Brief:
Each line of the data holding "TRIANGLE" should be found and copied.

Data for review:
---*---

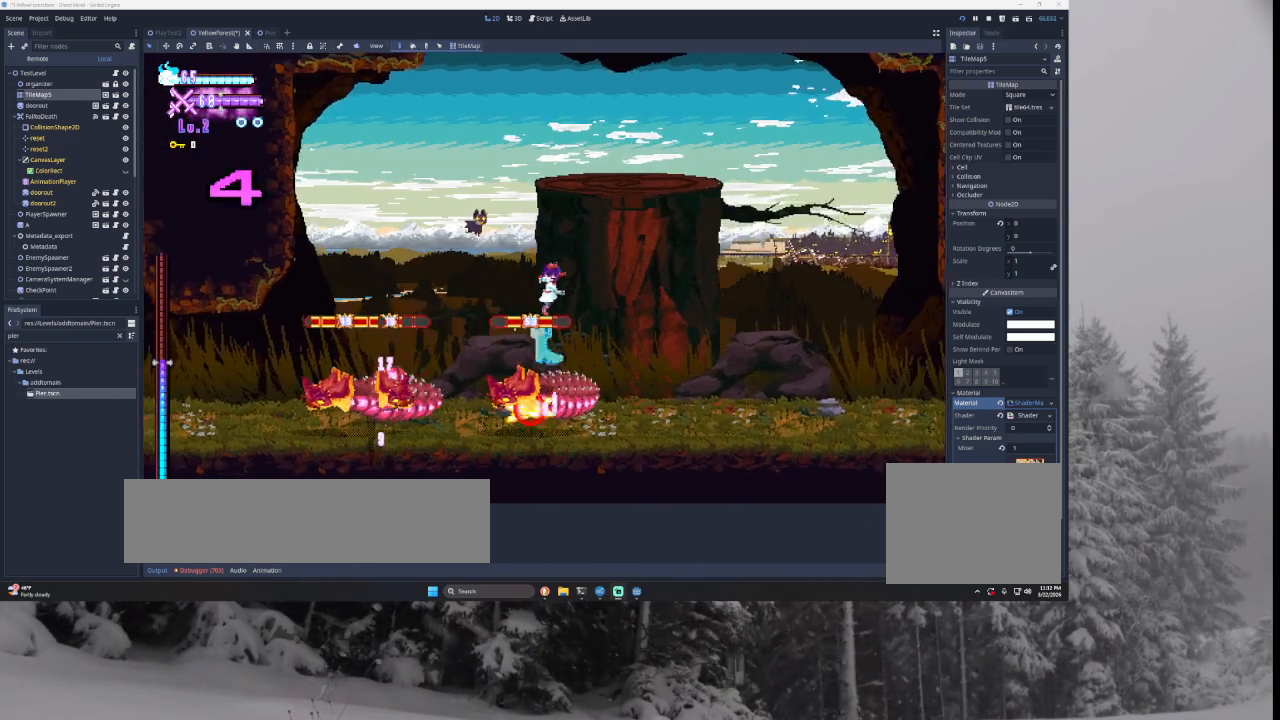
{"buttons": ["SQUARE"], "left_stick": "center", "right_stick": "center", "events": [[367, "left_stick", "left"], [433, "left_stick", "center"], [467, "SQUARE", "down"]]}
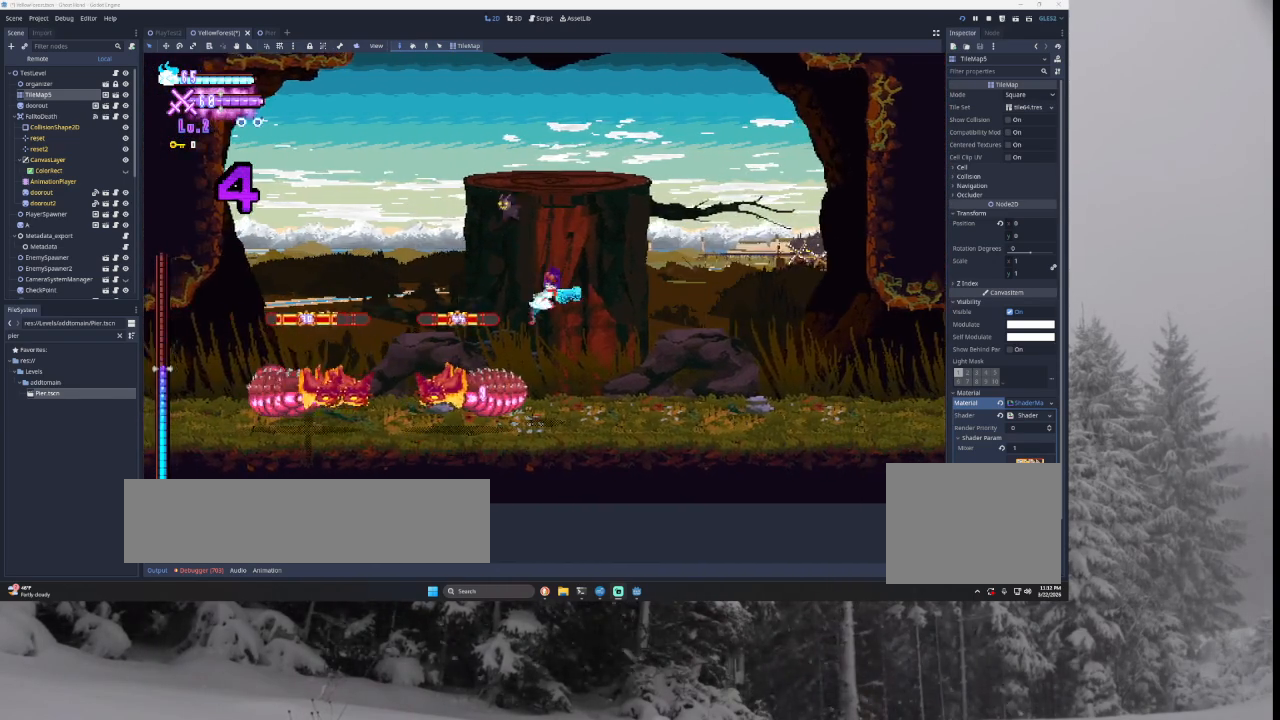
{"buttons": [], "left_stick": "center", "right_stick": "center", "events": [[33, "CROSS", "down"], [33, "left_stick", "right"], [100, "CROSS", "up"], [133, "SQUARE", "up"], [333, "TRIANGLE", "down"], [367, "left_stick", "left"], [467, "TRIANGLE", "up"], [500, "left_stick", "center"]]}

---*---

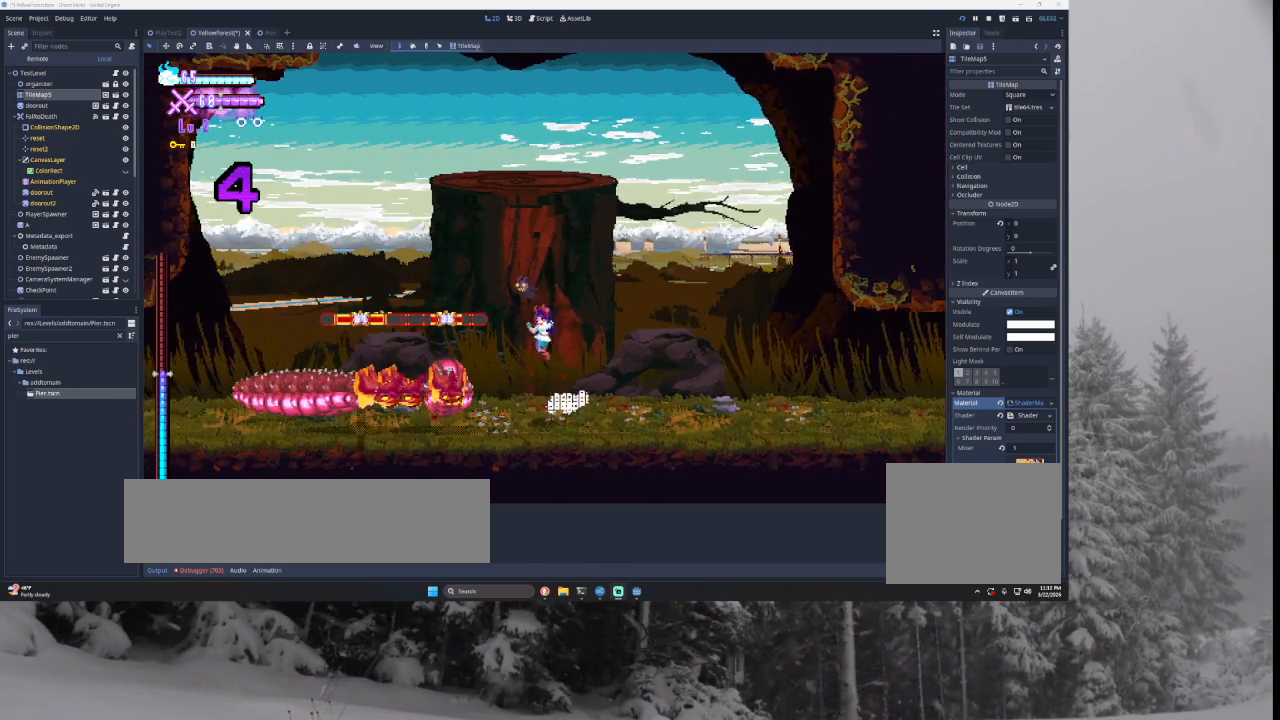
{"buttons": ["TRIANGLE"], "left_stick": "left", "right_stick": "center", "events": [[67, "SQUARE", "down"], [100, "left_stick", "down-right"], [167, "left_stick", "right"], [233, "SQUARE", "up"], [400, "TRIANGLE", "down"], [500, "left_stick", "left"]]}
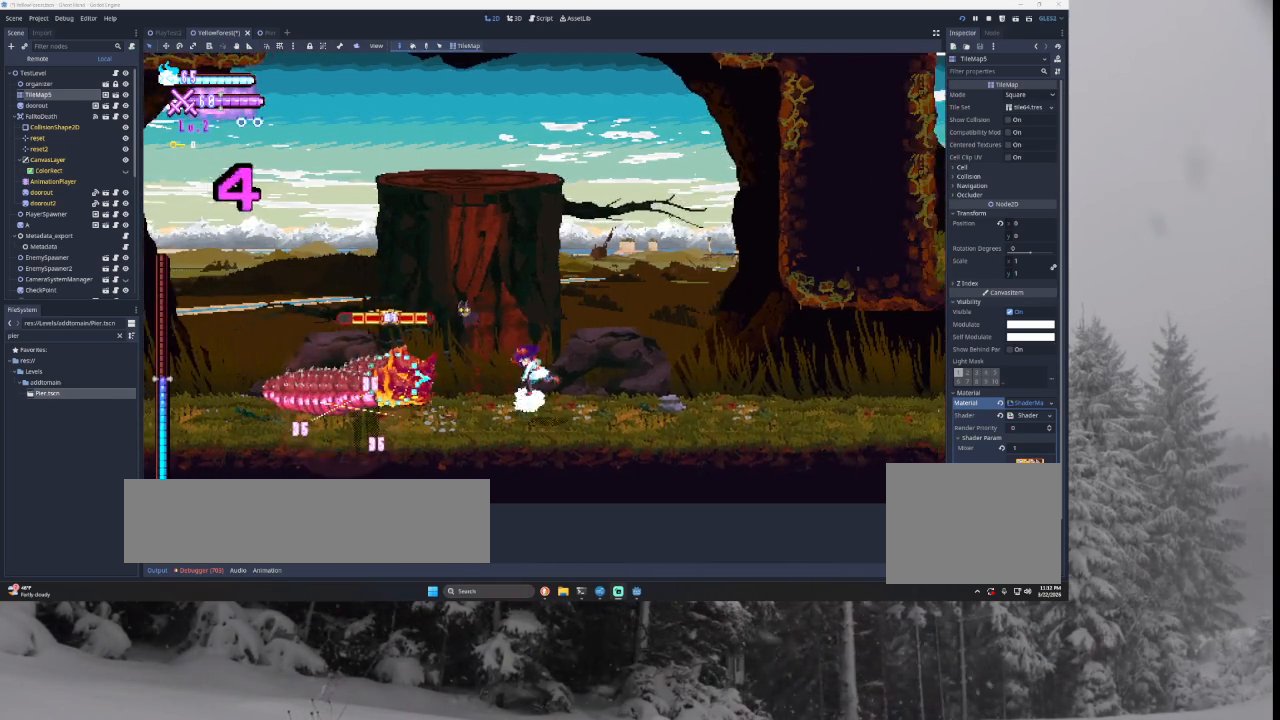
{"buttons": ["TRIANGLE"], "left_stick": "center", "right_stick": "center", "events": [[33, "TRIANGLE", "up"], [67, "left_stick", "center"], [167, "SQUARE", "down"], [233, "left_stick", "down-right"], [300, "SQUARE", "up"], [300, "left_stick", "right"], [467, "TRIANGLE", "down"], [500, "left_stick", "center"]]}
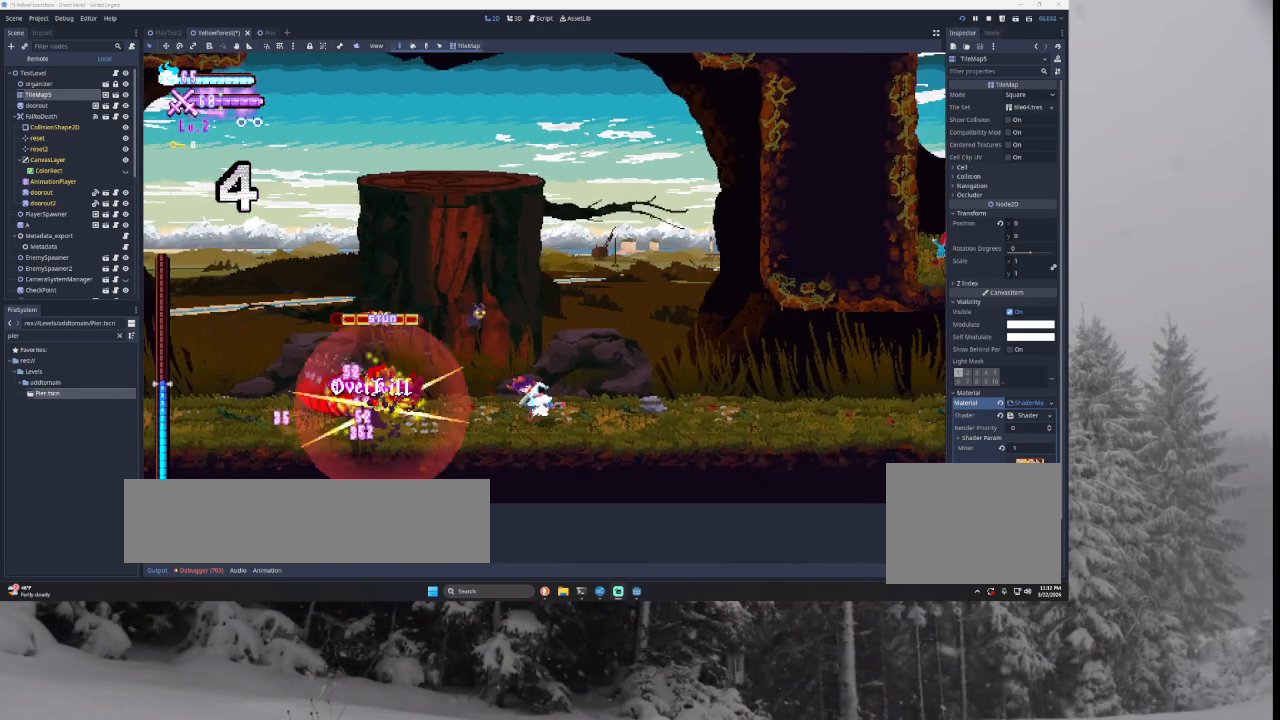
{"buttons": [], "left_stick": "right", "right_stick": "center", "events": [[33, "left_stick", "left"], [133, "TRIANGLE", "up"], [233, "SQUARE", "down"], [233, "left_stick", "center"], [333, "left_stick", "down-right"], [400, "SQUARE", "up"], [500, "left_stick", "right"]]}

---*---

Written response:
{"buttons": [], "left_stick": "center", "right_stick": "center", "events": [[33, "CROSS", "down"], [33, "left_stick", "right"], [100, "CROSS", "up"], [133, "SQUARE", "up"], [333, "TRIANGLE", "down"], [367, "left_stick", "left"], [467, "TRIANGLE", "up"], [500, "left_stick", "center"]]}
{"buttons": ["TRIANGLE"], "left_stick": "left", "right_stick": "center", "events": [[67, "SQUARE", "down"], [100, "left_stick", "down-right"], [167, "left_stick", "right"], [233, "SQUARE", "up"], [400, "TRIANGLE", "down"], [500, "left_stick", "left"]]}
{"buttons": ["TRIANGLE"], "left_stick": "center", "right_stick": "center", "events": [[33, "TRIANGLE", "up"], [67, "left_stick", "center"], [167, "SQUARE", "down"], [233, "left_stick", "down-right"], [300, "SQUARE", "up"], [300, "left_stick", "right"], [467, "TRIANGLE", "down"], [500, "left_stick", "center"]]}
{"buttons": [], "left_stick": "right", "right_stick": "center", "events": [[33, "left_stick", "left"], [133, "TRIANGLE", "up"], [233, "SQUARE", "down"], [233, "left_stick", "center"], [333, "left_stick", "down-right"], [400, "SQUARE", "up"], [500, "left_stick", "right"]]}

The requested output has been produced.